▶ TASK
Copy the entire listing, down to the final line, exactly.

▶ RECORDS TO USE
*-*-*

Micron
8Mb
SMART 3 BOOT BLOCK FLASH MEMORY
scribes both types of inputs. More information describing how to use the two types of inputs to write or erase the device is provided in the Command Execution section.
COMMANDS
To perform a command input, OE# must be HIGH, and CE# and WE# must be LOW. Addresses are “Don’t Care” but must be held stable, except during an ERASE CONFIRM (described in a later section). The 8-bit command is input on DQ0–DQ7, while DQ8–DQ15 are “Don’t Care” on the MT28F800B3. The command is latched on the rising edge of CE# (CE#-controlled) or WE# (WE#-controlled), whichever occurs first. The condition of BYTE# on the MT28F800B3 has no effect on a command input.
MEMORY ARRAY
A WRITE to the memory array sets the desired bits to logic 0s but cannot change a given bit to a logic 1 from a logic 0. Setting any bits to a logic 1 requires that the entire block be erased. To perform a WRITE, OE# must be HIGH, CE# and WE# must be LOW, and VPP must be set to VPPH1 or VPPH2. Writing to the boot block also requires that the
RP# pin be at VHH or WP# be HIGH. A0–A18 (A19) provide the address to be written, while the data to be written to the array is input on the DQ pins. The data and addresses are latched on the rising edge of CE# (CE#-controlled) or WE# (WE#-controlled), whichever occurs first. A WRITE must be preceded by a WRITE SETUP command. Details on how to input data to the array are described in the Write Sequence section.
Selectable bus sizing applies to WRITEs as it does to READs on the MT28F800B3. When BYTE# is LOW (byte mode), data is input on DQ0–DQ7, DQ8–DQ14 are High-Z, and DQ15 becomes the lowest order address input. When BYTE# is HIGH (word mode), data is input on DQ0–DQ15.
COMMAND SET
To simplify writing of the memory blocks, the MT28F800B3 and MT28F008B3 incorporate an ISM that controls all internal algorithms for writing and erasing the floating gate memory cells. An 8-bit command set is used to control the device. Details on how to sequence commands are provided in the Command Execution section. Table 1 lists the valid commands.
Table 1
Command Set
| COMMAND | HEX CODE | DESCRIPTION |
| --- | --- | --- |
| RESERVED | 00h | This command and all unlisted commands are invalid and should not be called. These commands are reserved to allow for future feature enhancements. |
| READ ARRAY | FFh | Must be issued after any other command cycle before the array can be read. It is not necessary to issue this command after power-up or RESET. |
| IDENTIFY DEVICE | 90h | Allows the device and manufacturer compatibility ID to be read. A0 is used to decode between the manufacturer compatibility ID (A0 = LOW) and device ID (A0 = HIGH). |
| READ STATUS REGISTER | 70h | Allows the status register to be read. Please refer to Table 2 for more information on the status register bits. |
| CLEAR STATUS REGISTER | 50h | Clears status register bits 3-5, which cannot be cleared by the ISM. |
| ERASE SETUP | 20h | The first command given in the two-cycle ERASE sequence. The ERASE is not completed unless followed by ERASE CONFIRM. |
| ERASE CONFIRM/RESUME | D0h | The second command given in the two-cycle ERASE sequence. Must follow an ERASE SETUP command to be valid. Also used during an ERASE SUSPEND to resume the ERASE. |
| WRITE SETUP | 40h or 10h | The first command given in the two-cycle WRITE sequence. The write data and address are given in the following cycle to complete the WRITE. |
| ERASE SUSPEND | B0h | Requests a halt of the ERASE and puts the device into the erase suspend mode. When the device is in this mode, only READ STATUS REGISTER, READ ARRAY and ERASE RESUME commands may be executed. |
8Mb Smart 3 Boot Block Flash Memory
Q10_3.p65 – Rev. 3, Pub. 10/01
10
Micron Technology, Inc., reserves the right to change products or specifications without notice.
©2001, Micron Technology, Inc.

*-*-*

▶ RESPONSE BELOW
Micron
8Mb
SMART 3 BOOT BLOCK FLASH MEMORY
scribes both types of inputs. More information describing how to use the two types of inputs to write or erase the device is provided in the Command Execution section.
COMMANDS
To perform a command input, OE# must be HIGH, and CE# and WE# must be LOW. Addresses are “Don’t Care” but must be held stable, except during an ERASE CONFIRM (described in a later section). The 8-bit command is input on DQ0–DQ7, while DQ8–DQ15 are “Don’t Care” on the MT28F800B3. The command is latched on the rising edge of CE# (CE#-controlled) or WE# (WE#-controlled), whichever occurs first. The condition of BYTE# on the MT28F800B3 has no effect on a command input.
MEMORY ARRAY
A WRITE to the memory array sets the desired bits to logic 0s but cannot change a given bit to a logic 1 from a logic 0. Setting any bits to a logic 1 requires that the entire block be erased. To perform a WRITE, OE# must be HIGH, CE# and WE# must be LOW, and VPP must be set to VPPH1 or VPPH2. Writing to the boot block also requires that the
RP# pin be at VHH or WP# be HIGH. A0–A18 (A19) provide the address to be written, while the data to be written to the array is input on the DQ pins. The data and addresses are latched on the rising edge of CE# (CE#-controlled) or WE# (WE#-controlled), whichever occurs first. A WRITE must be preceded by a WRITE SETUP command. Details on how to input data to the array are described in the Write Sequence section.
Selectable bus sizing applies to WRITEs as it does to READs on the MT28F800B3. When BYTE# is LOW (byte mode), data is input on DQ0–DQ7, DQ8–DQ14 are High-Z, and DQ15 becomes the lowest order address input. When BYTE# is HIGH (word mode), data is input on DQ0–DQ15.
COMMAND SET
To simplify writing of the memory blocks, the MT28F800B3 and MT28F008B3 incorporate an ISM that controls all internal algorithms for writing and erasing the floating gate memory cells. An 8-bit command set is used to control the device. Details on how to sequence commands are provided in the Command Execution section. Table 1 lists the valid commands.
Table 1
Command Set
| COMMAND | HEX CODE | DESCRIPTION |
| --- | --- | --- |
| RESERVED | 00h | This command and all unlisted commands are invalid and should not be called. These commands are reserved to allow for future feature enhancements. |
| READ ARRAY | FFh | Must be issued after any other command cycle before the array can be read. It is not necessary to issue this command after power-up or RESET. |
| IDENTIFY DEVICE | 90h | Allows the device and manufacturer compatibility ID to be read. A0 is used to decode between the manufacturer compatibility ID (A0 = LOW) and device ID (A0 = HIGH). |
| READ STATUS REGISTER | 70h | Allows the status register to be read. Please refer to Table 2 for more information on the status register bits. |
| CLEAR STATUS REGISTER | 50h | Clears status register bits 3-5, which cannot be cleared by the ISM. |
| ERASE SETUP | 20h | The first command given in the two-cycle ERASE sequence. The ERASE is not completed unless followed by ERASE CONFIRM. |
| ERASE CONFIRM/RESUME | D0h | The second command given in the two-cycle ERASE sequence. Must follow an ERASE SETUP command to be valid. Also used during an ERASE SUSPEND to resume the ERASE. |
| WRITE SETUP | 40h or 10h | The first command given in the two-cycle WRITE sequence. The write data and address are given in the following cycle to complete the WRITE. |
| ERASE SUSPEND | B0h | Requests a halt of the ERASE and puts the device into the erase suspend mode. When the device is in this mode, only READ STATUS REGISTER, READ ARRAY and ERASE RESUME commands may be executed. |
8Mb Smart 3 Boot Block Flash Memory
Q10_3.p65 – Rev. 3, Pub. 10/01
10
Micron Technology, Inc., reserves the right to change products or specifications without notice.
©2001, Micron Technology, Inc.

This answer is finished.